What Judas was saying here concerning sin was that it was not a sin against God but it was a bad error, an incorrect action. (Deu 19:10 KJV) That innocent blood be not shed in thy land, which the LORD thy God giveth thee for an inheritance, and so blood be upon thee. Judas knew that he was in violation of the law and he thought that by giving the money back and confessing the fact he betrayed innocent blood, that maybe he would be told how to atone for that by some sacrifice under the Mosaic law. Their response to Judas was that they did not want the money back nor did they want anything to do with his act of repentance and they told him in no uncertain terms. In other words, they basically told him that it was his problem and what does your problem have to do with us?

Mat 27:5 (KJB)
And he cast down the pieces of silver in the temple, and departed, and went and hanged himself.

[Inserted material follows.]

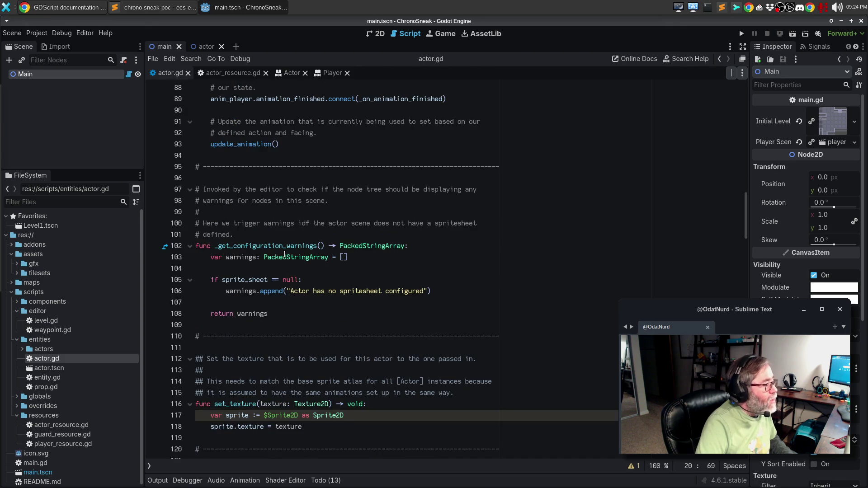
{"action": "scroll", "coordinate": [286, 254], "scroll_direction": "down", "scroll_amount": 6}
{"action": "left_click", "coordinate": [237, 223]}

Judas then took the money and cast it down in the temple. The word “cast down” in the Greek carries with it the meaning of “throwing it down violently.” For Judas to do that, he must have been very angry and depressed at the same time. He was so distraught that after he threw down the money, he departed out of the temple, probably the area where the temple treasure was kept, and then proceeded to commit suicide by hanging himself. In New Testament times there were two methods of hanging. The first was by crucifixion and the second was being impaled on a sharp spike or stake. (Acts 1:18 KJV) Now this man purchased a field with the reward of iniquity; and falling headlong, he burst asunder in the midst, and all his bowels gushed out. From the description that we read in Acts, Judas must have impaled himself on the sharp stake, which would have pierced his body and weakened the muscle walls and depending how hard he fell, then that would cause his inner organs to come out of his body. Not a very pretty sight but it was the judgment of God on Judas. (Mat 26:24 KJV) The Son of man goeth as it is written of him: but woe unto that man by whom the Son of man is betrayed! it had been good for that man if he had not been born.